Macbeth

Giuseppe Verdi and Francesco Maria Piave
The Metropolitan Opera House, New York
(2007)

Zeljko Lucic as Macbeth

This year marks the 160th anniversary of Verdi's first attempt to set Shakespeare to music. In 1847 at the time of the Risorgimento, Italy is marching towards liberation and unification. Macbeth the tyrant is chosen to reflect the political reality echoed in Act IV by the chorus in La patria tradita (our betrayed fatherland).

The Met celebrates the anniversary with tremendous gusto which is generated and inspired by the performance of some of the cast and orchestra conducted by the Met's Maestro, James Levine.

Verdi and his librettist, Francesco Maria Piave, with interventions by Andrea Maffei, created this opera in four acts, which, though uneven, is compelling and timely. It gives a lesson in the dynamics of temptation and manipulation. The score features little of the composer's mature melodramatic and tuneful signature notes, in contrast to his Otello and Falstaff which are among the greatest masterpieces of his later period. However, this production manages to fuse much of the dramatic with the operatic elements, thereby achieving some inspiring scenes.

The Serbian baritone Zeljko Lucic, in the title role, displayed a memorable dramatic and vocal performance of an introspective Macbeth. His voice richly conveyed the despair and anguish of a villain with a conscience. His will is at the mercy of the witches' prophecy and his wife's unquenched desire to fulfil that prophecy. It is only in two brief arias at the end of the opera that Macbeth's own will manifests itself. When he realises events are closing in on him, his aria Pietà, rispetto, amore (Mercy, respect, love) in Act IV, Scene 5, moves and even evokes some empathy. Macbeth, once the brave and loyal general, is goaded by his wife, Lady Macbeth, to commit murder. She is the main villain, whom Verdi likened to a witch.

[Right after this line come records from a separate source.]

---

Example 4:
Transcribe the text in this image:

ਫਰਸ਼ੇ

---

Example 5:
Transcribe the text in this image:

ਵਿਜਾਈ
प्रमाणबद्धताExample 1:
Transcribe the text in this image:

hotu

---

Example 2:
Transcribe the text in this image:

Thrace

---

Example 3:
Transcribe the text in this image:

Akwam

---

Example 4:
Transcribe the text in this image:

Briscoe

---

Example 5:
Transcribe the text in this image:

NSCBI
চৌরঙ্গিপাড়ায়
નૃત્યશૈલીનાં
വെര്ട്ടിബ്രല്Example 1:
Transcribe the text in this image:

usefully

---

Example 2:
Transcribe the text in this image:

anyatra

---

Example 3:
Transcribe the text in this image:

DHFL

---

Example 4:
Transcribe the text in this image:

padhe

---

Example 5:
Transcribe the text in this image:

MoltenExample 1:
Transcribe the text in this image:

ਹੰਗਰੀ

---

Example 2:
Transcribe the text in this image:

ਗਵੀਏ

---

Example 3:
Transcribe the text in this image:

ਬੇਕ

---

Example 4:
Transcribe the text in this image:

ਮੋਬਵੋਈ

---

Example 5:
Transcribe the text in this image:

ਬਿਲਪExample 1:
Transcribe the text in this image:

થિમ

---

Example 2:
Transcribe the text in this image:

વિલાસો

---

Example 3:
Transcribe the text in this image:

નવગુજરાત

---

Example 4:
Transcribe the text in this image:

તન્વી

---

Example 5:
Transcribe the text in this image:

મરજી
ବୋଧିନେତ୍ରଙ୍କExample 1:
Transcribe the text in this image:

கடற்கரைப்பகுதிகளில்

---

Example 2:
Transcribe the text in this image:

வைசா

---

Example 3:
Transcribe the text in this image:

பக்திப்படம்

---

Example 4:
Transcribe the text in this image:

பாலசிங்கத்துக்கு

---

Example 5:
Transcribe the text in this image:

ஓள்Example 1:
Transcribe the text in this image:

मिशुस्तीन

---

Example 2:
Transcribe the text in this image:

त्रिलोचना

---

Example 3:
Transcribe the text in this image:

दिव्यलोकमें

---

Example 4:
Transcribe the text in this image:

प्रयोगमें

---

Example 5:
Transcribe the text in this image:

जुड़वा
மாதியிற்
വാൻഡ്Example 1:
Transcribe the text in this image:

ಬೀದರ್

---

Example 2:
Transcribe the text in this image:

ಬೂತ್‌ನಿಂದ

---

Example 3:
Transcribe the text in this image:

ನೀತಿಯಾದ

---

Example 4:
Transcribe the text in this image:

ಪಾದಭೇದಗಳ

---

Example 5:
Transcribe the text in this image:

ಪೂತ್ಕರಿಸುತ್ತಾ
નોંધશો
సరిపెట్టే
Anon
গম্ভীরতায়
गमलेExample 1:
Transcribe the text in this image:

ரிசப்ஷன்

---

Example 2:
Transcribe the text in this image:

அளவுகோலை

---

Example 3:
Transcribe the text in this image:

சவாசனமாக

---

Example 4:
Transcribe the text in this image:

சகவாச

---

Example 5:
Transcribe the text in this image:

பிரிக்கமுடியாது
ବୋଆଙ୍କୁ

The Russian soprano, Maria Guleghina, fitted, in part, Verdi's bill "I would have Lady Macbeth ugly and wicked ... her voice should be that of a devil". Guleghina is not ugly and God knows how the devil sounds. Verdi's Lady Macbeth is the witches' prophecy's executioner : hence his insistence that the role should be taken by a singer of deformed even ugly tonal quality. Guleghina's singing delivers in parts that, at once, silvery yet ugly quality, ranging from a rough to a stifled tone. However, what should have been a pivotal aria in the sleepwalking scene was rather flat and Guleghina's voice struggled to deliver the D flat required of the score. Her dramatic performance, on the other hand, was impressive. Her role as a wicked and ambitious manipulator generates the requisite emotions of distaste and abhorrence that trigger in the listener an instinctive recoil reaction from her and her crowned husband.

John Relyea in the supporting role of Banquo is a singer rather than an actor. He struck an impressive timbre in Come dal ciel precipita when faced with Macbeth's assassins.

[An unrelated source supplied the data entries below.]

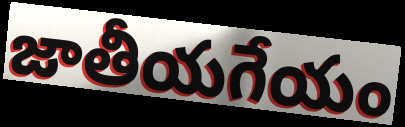
జాతీయగేయం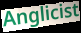
Anglicist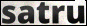
satru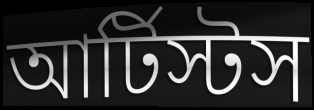
আর্টিস্টসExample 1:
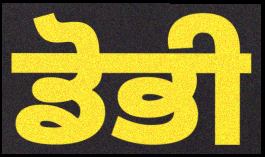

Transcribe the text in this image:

ਡੋਭੀ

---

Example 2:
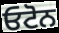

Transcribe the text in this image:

ਓਟੋਨ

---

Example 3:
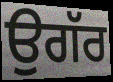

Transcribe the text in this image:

ਉਗੱਰ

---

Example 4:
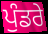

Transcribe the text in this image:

ਪੁੰਡਰੇ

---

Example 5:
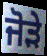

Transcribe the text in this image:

ਜੋਡ਼ੇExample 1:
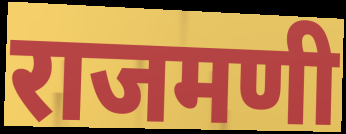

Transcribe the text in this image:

राजमणी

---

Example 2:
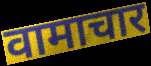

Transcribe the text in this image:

वामाचार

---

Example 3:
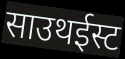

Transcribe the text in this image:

साउथईस्ट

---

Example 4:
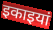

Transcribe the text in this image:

इकाइयां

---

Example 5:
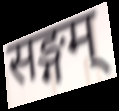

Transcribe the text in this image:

सङ्गम्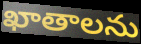
ఖాతాలనుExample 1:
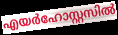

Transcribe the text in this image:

എയർഹോസ്റ്റസിൽ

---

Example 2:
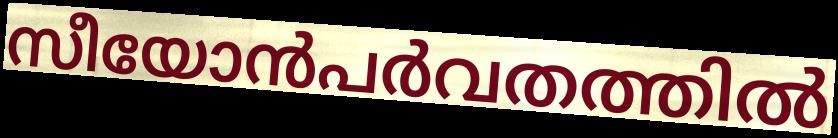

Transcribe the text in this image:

സീയോൻപർവതത്തിൽ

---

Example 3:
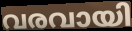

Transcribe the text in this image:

വരവായി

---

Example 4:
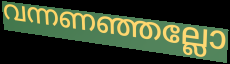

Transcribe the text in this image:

വന്നണഞ്ഞല്ലോ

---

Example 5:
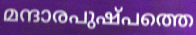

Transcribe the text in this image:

മന്ദാരപുഷ്പത്തെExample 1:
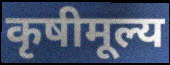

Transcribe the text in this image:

कृषीमूल्य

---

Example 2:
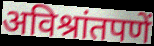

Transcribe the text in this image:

अविश्रांतपणें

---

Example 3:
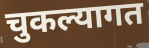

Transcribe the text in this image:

चुकल्यागत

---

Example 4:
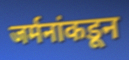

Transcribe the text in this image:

जर्मनांकडून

Tenor Dimitri Pittas, as Macduff, delivered a moving Ah, la paterno mano. The notes roll with strong metallic ring touching the core of the personal loss of his wife and children in the hands of Macbeth's assassin.

Verdi's witches are expanded into three groups of women. Adrian Noble, the ex-Royal Shakespeare Company Artistic Director, welds these groups into one chorus, and equips each woman with a handbag. The mischievous ladies use their handbags as a device which is both amusing and sinister in that when the bags are opened, a light is projected onto the faces, creating a spectral effect. The singing of the chorus, under the leadership of Donald Polumbo, is quite outstanding.

For the setting of this production, Noble has chosen Scotland post World War II and some of the soldiers are equipped with machine guns. Mark Thompson, the set and costume designer, has conjured up an almost surreal woodland befitting the unfolding drama.

The Metropolitan Opera House ambiance serves as a splendid theatrical and musical experience, not to be missed at any cost.